### Requirement A
Answer these questions using the DUNE detector text:
(i) How many tons of liquid argon will each cryogenic module hold?
(ii) How far underground will the DUNE far detector be installed?
(iii) In what year did the ArgoNeuT detector end its data run?
### Requirement B
Write out the stretch of the DUNE detector text from "Wire plane inside" through "primary interaction vertex.", switching "beautiful" to "striking".
### Requirement C
Carry the DUNE detector text on from its last sentence.
[Page text — start]
Neutrinos can travel through dense matter such as the Earth without interacting with a single atom, leaving no trace of their passage. To observe even just a few of the extremely rare interactions of neutrinos with matter, physicists build detectors with massive amounts of target material and operate them for many years. The detectors record the tracks of the particles that emerge from the rare collisions of neutrinos with atoms of the target material.
The unique and valuable data that DUNE will collect will be stored and curated according to guidelines from the contributing funding agencies, as outlined in the DUNE Digital Data Management Plan.
The DUNE Far Detector
The DUNE collaboration will use state-of-the-art Liquid Argon Time-Projection Chamber (LArTPC) technology for the massive neutrino detectors planned at the Sanford Lab site. Active particle detector elements will be immersed in liquid argon (LAr). Argon, a gas at room temperature, condenses to a liquid when cooled below -186°C (-303°F).x
The DUNE far detector will be installed in large caverns (yellow) 1,475 meters (4,850 feet) underground at the Sanford Underground Research Facility in Lead, South Dakota.
The four cryostats of the far detector will hold combined a total of 68,000 tons of liquid argon as the target material. Neutrino interactions in the liquid argon will produce ionization electrons that drift to wire planes (the TPC elements) in the fluid due to the presence of a high-voltage electric field.
The DUNE far detector will comprise four cryogenic modules, each of which will hold 17,000 tons of liquid argon. A central utility cavern will house the cryogenics system that will keep the liquid argon at minus 184 degrees Celsius (minus 300 degrees Fahrenheit) as well as electrical power equipment, air-handling units, and other support equipment.
The wire planes collect the ionization electrons, and the detector sends these signals to the data acquisition system. The installation of three planes of wires allows the 3D reconstruction of the particle tracks.
Wire plane inside a Liquid Argon Time Projection Chamber
The image below shows a beautiful charged-current muon neutrino interaction in the ArgoNeut detector, a small-scale LArTPC at Fermilab that ended its data run in 2010. The image shows four gamma-induced electromagnetic showers from the decay of two neutral pions, detached from the primary interaction vertex.
Particle tracks created by a neutrino interaction in liquid argon in the Argon Neutrino Test project (ArgoNeuT).
The DUNE far detectors will be installed 1,475 meters (4850 feet) underground to shield them from cosmic rays, which constantly bombard Earth’s surface. These particles would generate tracks in the detector that would complicate the data analysis. The large amount of rock above the far detector will ensure that almost all cosmic rays will get absorbed in rock before reaching the DUNE far detector.
[Page text — finish]
[Extracted information — start]
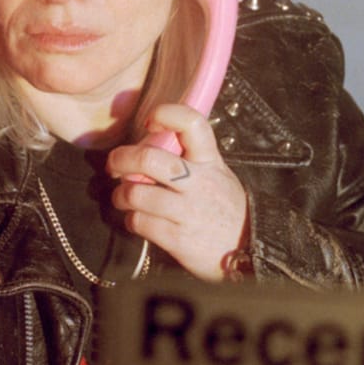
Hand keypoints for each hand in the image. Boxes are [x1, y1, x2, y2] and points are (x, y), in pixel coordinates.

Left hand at [106, 103, 248, 282]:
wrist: (249, 250)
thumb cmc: (226, 210)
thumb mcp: (218, 175)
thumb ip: (190, 159)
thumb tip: (150, 145)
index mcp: (209, 161)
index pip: (191, 123)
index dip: (166, 114)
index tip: (150, 122)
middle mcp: (199, 183)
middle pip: (148, 159)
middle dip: (121, 159)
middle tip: (114, 165)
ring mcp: (188, 211)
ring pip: (136, 194)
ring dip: (121, 196)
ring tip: (124, 198)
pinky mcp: (177, 239)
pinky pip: (139, 222)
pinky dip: (131, 221)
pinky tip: (138, 220)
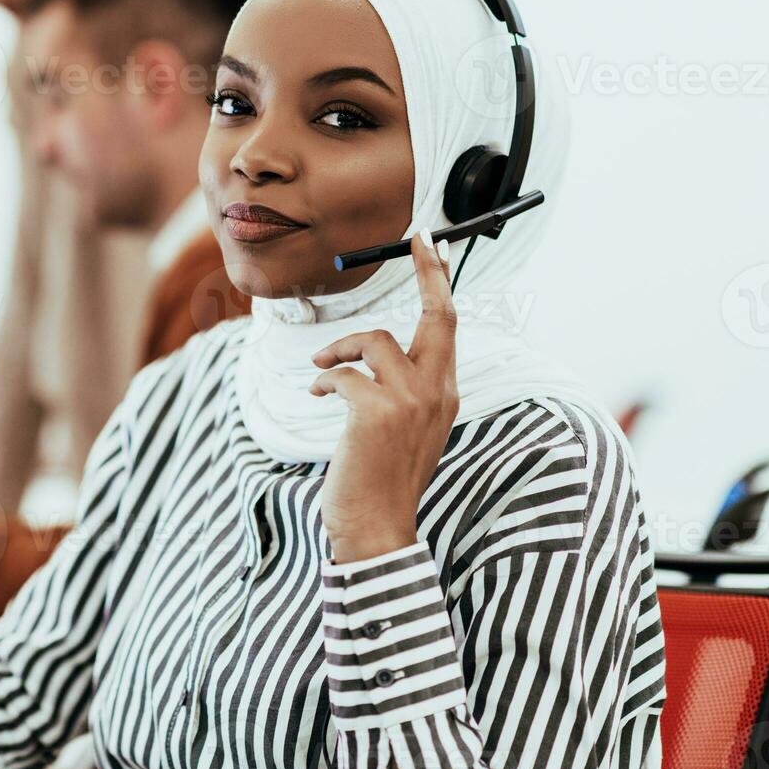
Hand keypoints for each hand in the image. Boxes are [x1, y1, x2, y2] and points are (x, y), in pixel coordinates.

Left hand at [310, 231, 458, 563]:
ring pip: (375, 341)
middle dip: (428, 272)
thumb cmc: (382, 479)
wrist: (377, 528)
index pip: (449, 328)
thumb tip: (376, 356)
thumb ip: (403, 391)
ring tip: (323, 368)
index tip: (432, 247)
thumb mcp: (404, 429)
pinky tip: (318, 397)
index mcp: (446, 394)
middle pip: (438, 316)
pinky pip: (342, 373)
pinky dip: (324, 380)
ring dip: (339, 350)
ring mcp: (411, 401)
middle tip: (415, 241)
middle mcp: (437, 392)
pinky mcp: (377, 412)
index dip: (440, 284)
[Extracted information — finish]
### Answer space A
(i) 17,000 tons
(ii) 1,475 meters (4,850 feet)
(iii) 2010

### Answer space B
Wire plane inside a Liquid Argon Time Projection Chamber
The image below shows a striking charged-current muon neutrino interaction in the ArgoNeut detector, a small-scale LArTPC at Fermilab that ended its data run in 2010. The image shows four gamma-induced electromagnetic showers from the decay of two neutral pions, detached from the primary interaction vertex.

### Answer space C
The Near Detector
Collaborators from India and other countries are leading the design effort for a fine-grained neutrino detector to be located at Fermilab, a few hundred meters downstream of the muon neutrino source powered by the accelerator complex at Fermilab.
Schematic diagram of the Fine-Grained Tracker design, shown open. Sensitive detector elements will be surrounded by a dipole magnet (green).
Its principal role is to characterize the neutrino beam as it leaves the near site in order to better understand the signals collected at the far detector and thus maximize the neutrino oscillation physics potential of the experiment. In addition, the near detector will enable a rich program of physics measurements independent of the far detector and provide the data for many PhD theses.
The near neutrino detector design includes a straw-tube tracking detector and electromagnetic calorimeter placed inside a 0.4-Tesla dipole magnet to enable particle tracking.
Prototype Detectors for DUNE
The DUNE far detector will be by far the largest liquid-argon neutrino detector ever built in the world. The two largest LArTPC neutrino detectors that have been built to date are the ICARUS detector (760 tons of liquid argon, originally operated at the INFN Gran Sasso laboratory in Italy and now being refurbished at CERN for its next phase of operation in the Short Baseline Neutrino Program at Fermilab) and the MicroBooNE detector (170 ton; detector is currently taking data as part of the SBN program at Fermilab).
The DUNE collaboration is pursuing an aggressive program of building and testing detector components for the construction of the far detector. The next big step is the construction of two large prototype detectors at the CERN Neutrino Platform and have them operational by 2019.
The Single Phase ProtoDUNE detector will be built using the full-scale Single Phase LAr TPC detector components designed for the construction of the first of four DUNE far detectors. The SP ProtoDUNE will be tested with a low-intensity particle beam provided by the CERN accelerator complex. The SP ProtoDUNE builds on the SP LAr TPC technology developed for ICARUS and MicroBooNE. A smaller, 35-ton prototype SP LAr TPC detector for DUNE was tested at Fermilab in early 2016.
A 30-second animation of the single-phase liquid-argon TPC technology.
The Dual Phase LAr TPC ProtoDUNE detector (300 tons of liquid argon) will test an innovative modification of LAr TPC technology chosen for the second of the four DUNE detector modules for the far site. This detector features amplifiers that operate in a layer of gaseous argon above a large target volume of liquid argon. Compared to the SP ProtoDUNE, this Dual Phase detector technology promises a 20-fold increase in amplification of the faint signal produced by ionization electrons drifting through the liquid argon. Construction of a small, 25-ton DP Lar TPC prototype detector took place at CERN in 2016 (see time lapse below).
Insertion of the cryostat of the 25-ton Dual Phase Liquid-Argon TPC prototype detector at CERN in July 2016.